Michelin plans to continue having three different slick tire compounds to cover the range of track temperatures and conditions at Le Mans. The same compounds will be available for selection in the other WEC rounds and the WeatherTech Championship starting in 2025.
The policy of a single wet tire specification is also set to be carried over into the new generation.
Bonardel indicated that Michelin does not want the Hypercar tire range to funnel into a single compound, as is currently the case in the Goodyear-supplied LMP2 category at Le Mans.
“It’s not something that we feel is the right approach,” he said.
“We feel that the tire has always been important in racing. They are part of the Le Mans history. We would like to have some kind of a tire strategy. I think it’s important.
“We are not asking for ten different tires. We are not asking for a tire for one given car. It’s already very standardized. Is it possible to move to two in the future?

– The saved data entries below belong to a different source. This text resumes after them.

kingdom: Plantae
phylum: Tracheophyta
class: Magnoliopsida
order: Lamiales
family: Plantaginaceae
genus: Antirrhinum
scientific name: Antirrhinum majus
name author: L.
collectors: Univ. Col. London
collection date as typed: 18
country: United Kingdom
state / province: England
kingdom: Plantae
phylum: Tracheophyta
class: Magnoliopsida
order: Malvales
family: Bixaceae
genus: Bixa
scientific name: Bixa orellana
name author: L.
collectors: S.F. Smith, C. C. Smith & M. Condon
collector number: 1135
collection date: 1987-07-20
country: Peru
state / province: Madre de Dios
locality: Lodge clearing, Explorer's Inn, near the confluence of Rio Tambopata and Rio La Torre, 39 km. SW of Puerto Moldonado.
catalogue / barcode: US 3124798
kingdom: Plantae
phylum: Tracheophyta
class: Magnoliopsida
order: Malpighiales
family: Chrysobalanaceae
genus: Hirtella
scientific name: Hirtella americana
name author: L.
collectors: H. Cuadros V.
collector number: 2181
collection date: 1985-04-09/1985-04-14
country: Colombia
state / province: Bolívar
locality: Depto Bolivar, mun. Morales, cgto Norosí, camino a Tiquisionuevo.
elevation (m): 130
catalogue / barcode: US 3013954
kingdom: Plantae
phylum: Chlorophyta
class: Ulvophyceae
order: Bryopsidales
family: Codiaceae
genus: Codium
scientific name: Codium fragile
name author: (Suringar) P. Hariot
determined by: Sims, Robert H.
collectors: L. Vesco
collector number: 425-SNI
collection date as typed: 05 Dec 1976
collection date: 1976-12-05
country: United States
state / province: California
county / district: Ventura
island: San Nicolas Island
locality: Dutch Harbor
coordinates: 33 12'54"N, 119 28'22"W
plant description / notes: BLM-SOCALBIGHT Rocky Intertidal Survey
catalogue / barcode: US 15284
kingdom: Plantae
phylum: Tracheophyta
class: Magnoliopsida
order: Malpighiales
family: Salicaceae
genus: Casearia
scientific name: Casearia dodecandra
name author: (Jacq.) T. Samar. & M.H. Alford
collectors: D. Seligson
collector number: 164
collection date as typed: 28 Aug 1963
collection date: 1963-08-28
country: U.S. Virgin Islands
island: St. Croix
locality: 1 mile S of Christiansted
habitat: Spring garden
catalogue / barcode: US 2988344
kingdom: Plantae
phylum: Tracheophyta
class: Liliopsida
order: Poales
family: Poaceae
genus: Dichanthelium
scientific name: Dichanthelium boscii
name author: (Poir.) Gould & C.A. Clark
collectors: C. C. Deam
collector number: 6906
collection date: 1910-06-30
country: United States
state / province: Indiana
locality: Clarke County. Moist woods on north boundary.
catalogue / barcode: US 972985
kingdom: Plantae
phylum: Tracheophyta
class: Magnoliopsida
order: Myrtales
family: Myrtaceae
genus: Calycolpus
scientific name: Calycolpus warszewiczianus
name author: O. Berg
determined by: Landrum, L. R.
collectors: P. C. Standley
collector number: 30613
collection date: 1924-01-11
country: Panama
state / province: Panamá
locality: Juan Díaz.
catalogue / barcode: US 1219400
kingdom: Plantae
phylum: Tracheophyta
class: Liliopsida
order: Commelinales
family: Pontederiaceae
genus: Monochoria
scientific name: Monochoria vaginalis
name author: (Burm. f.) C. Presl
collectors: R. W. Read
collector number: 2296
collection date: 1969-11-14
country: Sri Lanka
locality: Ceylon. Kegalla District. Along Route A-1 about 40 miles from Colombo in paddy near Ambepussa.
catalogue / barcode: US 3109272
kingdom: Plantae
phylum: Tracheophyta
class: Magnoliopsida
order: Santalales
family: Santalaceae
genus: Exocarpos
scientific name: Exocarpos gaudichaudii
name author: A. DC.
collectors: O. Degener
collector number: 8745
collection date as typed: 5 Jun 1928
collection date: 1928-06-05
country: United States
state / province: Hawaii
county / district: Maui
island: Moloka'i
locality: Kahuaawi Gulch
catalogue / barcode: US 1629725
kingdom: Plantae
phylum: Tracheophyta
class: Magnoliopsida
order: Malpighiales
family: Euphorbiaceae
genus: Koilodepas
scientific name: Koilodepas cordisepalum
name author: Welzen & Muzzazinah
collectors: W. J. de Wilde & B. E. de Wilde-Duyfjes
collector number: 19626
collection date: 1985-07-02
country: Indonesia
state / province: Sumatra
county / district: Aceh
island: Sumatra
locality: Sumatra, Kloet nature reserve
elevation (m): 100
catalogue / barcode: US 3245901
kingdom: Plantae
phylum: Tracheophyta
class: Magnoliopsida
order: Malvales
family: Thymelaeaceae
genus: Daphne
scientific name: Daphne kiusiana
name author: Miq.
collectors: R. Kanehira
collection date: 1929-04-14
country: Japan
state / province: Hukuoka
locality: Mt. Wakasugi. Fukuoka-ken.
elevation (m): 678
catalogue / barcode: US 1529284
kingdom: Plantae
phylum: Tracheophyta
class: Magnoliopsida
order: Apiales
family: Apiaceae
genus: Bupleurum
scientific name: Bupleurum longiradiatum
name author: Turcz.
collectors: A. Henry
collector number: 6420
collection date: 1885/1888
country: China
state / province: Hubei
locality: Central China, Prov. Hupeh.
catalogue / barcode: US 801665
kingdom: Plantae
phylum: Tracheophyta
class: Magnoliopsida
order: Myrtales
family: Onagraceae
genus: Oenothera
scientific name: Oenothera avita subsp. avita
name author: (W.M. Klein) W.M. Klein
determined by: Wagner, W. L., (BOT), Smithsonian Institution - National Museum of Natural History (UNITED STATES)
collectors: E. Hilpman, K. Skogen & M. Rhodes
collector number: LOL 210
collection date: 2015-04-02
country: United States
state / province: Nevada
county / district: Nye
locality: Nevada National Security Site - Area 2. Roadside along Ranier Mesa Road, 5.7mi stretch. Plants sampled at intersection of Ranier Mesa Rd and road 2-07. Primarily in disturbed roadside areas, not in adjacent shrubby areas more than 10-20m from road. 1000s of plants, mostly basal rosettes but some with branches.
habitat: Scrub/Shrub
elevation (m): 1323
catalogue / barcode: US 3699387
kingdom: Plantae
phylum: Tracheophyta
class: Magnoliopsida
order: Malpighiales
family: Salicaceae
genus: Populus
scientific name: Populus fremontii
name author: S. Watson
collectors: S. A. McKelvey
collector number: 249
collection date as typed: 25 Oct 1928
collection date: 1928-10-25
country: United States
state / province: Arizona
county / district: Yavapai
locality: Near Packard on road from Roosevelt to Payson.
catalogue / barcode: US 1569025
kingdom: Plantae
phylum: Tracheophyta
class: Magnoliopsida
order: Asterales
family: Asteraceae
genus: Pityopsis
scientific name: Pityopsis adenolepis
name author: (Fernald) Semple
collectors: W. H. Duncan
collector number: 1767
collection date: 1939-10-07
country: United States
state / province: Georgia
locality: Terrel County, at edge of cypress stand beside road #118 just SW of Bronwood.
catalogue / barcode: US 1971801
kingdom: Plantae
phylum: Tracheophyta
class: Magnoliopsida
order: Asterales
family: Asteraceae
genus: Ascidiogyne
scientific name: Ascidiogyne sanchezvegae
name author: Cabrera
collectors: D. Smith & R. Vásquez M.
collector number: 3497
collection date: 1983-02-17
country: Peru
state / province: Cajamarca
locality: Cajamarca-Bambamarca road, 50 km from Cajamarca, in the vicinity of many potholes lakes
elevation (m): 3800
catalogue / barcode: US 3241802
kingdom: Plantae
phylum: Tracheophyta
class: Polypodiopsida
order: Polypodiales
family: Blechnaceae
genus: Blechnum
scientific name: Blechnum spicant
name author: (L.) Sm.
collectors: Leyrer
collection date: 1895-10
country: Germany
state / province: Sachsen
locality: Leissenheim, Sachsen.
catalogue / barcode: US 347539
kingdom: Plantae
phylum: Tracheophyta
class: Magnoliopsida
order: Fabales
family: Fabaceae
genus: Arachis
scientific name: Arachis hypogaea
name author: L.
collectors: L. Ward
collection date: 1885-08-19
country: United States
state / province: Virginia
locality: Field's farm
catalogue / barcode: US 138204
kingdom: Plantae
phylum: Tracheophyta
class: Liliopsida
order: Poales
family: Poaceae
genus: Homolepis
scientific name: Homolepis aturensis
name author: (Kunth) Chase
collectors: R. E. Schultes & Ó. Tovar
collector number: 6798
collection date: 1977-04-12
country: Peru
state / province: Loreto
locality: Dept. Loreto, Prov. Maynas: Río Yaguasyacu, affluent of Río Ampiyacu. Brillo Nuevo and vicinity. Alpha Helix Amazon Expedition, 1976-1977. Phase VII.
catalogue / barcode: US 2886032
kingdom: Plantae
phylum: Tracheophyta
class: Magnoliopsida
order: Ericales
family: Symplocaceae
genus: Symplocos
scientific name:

The next two years will tell us if one specification is not very well used. Then, we will remove it.
“Moving to six stints, at some point the soft tire might be too soft in terms of wear. So if we make it more like a medium, do I need to have a very hard tire? It’s to be decided.
“We think three slicks is what it takes to cover the whole range. There will be a maximum of two on the other races.”
Michelin’s plans for its future Hypercar and GTP tire specifications will be developed in conjunction with the WEC and WeatherTech Championship organizers as part of its exclusive supply deal.
“The challenge for us is… to maintain the same performance,” said Bonardel.
“That’s what makes the technical challenge interesting: replace technology that has been developed for 30 years with new technologies at high performance, but which have a much better environmental footprint.
“WEC gives us that possibility to introduce new tires and technologies and challenge ourselves.”